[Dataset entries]
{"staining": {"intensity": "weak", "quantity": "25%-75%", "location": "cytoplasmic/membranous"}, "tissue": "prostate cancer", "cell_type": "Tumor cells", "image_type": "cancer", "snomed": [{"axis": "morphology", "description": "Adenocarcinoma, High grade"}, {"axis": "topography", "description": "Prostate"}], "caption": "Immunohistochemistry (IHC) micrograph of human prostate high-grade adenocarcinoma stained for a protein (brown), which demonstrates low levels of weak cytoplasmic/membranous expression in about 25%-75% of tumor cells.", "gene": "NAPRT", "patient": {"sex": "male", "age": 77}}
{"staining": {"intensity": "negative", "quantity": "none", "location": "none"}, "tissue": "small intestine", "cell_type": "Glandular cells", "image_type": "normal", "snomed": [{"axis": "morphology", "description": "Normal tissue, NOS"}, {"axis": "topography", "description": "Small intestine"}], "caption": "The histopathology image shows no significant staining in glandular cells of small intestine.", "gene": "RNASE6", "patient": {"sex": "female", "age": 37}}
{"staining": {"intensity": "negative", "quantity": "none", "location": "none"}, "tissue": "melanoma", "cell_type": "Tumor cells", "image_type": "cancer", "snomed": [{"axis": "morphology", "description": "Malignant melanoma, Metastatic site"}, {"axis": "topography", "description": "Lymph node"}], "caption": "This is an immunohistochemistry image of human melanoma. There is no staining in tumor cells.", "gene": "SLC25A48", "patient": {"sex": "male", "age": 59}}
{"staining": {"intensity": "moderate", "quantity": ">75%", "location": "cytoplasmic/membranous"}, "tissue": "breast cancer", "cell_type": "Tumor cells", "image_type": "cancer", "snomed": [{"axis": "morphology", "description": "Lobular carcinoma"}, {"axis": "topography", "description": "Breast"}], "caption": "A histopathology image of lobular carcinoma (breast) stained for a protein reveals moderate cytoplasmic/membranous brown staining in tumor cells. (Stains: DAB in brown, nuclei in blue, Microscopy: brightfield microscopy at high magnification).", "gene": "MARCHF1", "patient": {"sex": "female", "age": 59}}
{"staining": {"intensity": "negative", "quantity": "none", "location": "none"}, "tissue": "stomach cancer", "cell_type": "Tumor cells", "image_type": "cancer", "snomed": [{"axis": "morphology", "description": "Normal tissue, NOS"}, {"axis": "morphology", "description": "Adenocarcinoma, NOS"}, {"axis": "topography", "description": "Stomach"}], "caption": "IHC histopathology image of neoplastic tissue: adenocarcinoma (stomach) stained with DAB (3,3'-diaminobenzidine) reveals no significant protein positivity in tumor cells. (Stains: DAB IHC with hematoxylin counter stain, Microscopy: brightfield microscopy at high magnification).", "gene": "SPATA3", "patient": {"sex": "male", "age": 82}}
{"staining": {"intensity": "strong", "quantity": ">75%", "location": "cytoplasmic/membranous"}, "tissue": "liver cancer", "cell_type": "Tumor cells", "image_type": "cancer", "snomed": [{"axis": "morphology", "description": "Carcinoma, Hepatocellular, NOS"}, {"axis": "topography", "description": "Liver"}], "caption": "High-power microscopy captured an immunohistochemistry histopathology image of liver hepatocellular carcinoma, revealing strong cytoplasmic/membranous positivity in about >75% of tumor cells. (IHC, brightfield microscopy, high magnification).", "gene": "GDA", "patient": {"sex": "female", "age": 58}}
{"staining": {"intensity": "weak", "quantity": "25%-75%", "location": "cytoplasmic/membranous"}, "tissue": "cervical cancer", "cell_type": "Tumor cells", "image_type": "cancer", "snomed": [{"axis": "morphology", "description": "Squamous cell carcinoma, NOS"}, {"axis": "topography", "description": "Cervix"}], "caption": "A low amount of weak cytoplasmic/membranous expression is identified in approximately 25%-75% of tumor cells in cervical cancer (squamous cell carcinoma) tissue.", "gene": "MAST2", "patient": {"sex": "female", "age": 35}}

» **Task description**:
Final part of the records: return the line that contains "image of neoplastic" and every line after it, exactly, with no other lines added.

» **Written reply**:
{"staining": {"intensity": "negative", "quantity": "none", "location": "none"}, "tissue": "stomach cancer", "cell_type": "Tumor cells", "image_type": "cancer", "snomed": [{"axis": "morphology", "description": "Normal tissue, NOS"}, {"axis": "morphology", "description": "Adenocarcinoma, NOS"}, {"axis": "topography", "description": "Stomach"}], "caption": "IHC histopathology image of neoplastic tissue: adenocarcinoma (stomach) stained with DAB (3,3'-diaminobenzidine) reveals no significant protein positivity in tumor cells. (Stains: DAB IHC with hematoxylin counter stain, Microscopy: brightfield microscopy at high magnification).", "gene": "SPATA3", "patient": {"sex": "male", "age": 82}}
{"staining": {"intensity": "strong", "quantity": ">75%", "location": "cytoplasmic/membranous"}, "tissue": "liver cancer", "cell_type": "Tumor cells", "image_type": "cancer", "snomed": [{"axis": "morphology", "description": "Carcinoma, Hepatocellular, NOS"}, {"axis": "topography", "description": "Liver"}], "caption": "High-power microscopy captured an immunohistochemistry histopathology image of liver hepatocellular carcinoma, revealing strong cytoplasmic/membranous positivity in about >75% of tumor cells. (IHC, brightfield microscopy, high magnification).", "gene": "GDA", "patient": {"sex": "female", "age": 58}}
{"staining": {"intensity": "weak", "quantity": "25%-75%", "location": "cytoplasmic/membranous"}, "tissue": "cervical cancer", "cell_type": "Tumor cells", "image_type": "cancer", "snomed": [{"axis": "morphology", "description": "Squamous cell carcinoma, NOS"}, {"axis": "topography", "description": "Cervix"}], "caption": "A low amount of weak cytoplasmic/membranous expression is identified in approximately 25%-75% of tumor cells in cervical cancer (squamous cell carcinoma) tissue.", "gene": "MAST2", "patient": {"sex": "female", "age": 35}}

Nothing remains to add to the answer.